With the rangers of Vashlovani and Lagodekhi Protected Areas.
Every kind of biodiversity monitoring work that CNF contracts to experts such as NACRES must involve rangers as well. In this way, they can learn about the latest techniques in species monitoring and data collection. Other capacities are built by CNF through e-learning lessons and physical trainings aimed at rangers, such as on first-aid and fighting wildfires.
Rangers deserve much more recognition for defending Georgia´s nature, and people as well as the government have to value this work accordingly. The most important way to do this is to increase their currently very low salaries and other types of financial coverage to at least the level of police officers, and this is what CNF is lobbying for. Tamar explains that introducing a reasonable incentive system for outstanding work is the vision of CNF, and the fund is willing to cover part of these costs if the government delivers its part. This would also motivate the younger generation to consider doing this important job to preserve their country’s rich natural heritage.

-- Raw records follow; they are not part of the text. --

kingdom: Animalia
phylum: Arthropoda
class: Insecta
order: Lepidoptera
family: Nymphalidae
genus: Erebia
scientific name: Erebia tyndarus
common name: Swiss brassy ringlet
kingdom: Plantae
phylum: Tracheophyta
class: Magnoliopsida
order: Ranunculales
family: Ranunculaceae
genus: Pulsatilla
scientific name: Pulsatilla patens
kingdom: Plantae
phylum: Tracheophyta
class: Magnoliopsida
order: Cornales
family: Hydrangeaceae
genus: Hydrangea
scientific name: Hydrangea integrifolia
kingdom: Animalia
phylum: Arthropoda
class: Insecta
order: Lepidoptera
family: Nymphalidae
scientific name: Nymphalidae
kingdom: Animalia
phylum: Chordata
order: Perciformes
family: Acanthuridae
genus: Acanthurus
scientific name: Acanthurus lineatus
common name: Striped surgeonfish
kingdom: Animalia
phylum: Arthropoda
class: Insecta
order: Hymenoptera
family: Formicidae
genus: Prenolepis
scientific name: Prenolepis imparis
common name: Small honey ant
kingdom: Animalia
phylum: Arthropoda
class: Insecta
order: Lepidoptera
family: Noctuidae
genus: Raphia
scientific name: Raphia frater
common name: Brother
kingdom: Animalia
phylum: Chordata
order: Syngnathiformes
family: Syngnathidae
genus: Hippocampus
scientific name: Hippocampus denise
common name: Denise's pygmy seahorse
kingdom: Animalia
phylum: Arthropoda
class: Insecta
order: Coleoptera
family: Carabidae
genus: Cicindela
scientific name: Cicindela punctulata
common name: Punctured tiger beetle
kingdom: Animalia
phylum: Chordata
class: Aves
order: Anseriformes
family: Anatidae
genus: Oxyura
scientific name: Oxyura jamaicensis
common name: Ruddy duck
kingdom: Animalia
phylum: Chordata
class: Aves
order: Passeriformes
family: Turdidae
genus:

Along this line, CNF also introduced the Annual Ranger Awards, the most fascinating idea to us. Launched recently, CNF, in cooperation with the APA, created awards in four categories: anti-poaching, community efforts, combating illegal logging and conservation. Each award is named after a ranger who had an outstanding contribution in that field, such as the Merab Arevadze award named after a ranger killed by poachers in Borjomi-Kharagauli National Park in 2012, or the Vano Kupradze award following the death of a ranger fighting a wildfire.
Overall, we were very impressed by the dedication of all those professionals who work to improve nature conservation in Georgia. During our time here, we encountered a huge natural diversity, a lot of passion and dedication by the people who aim to protect it, and most promisingly, many concrete efforts that pave a good way forward.
A big thank you to the Caucasus Nature Fund and the Agency of Protected Areas for sharing their experiences with us!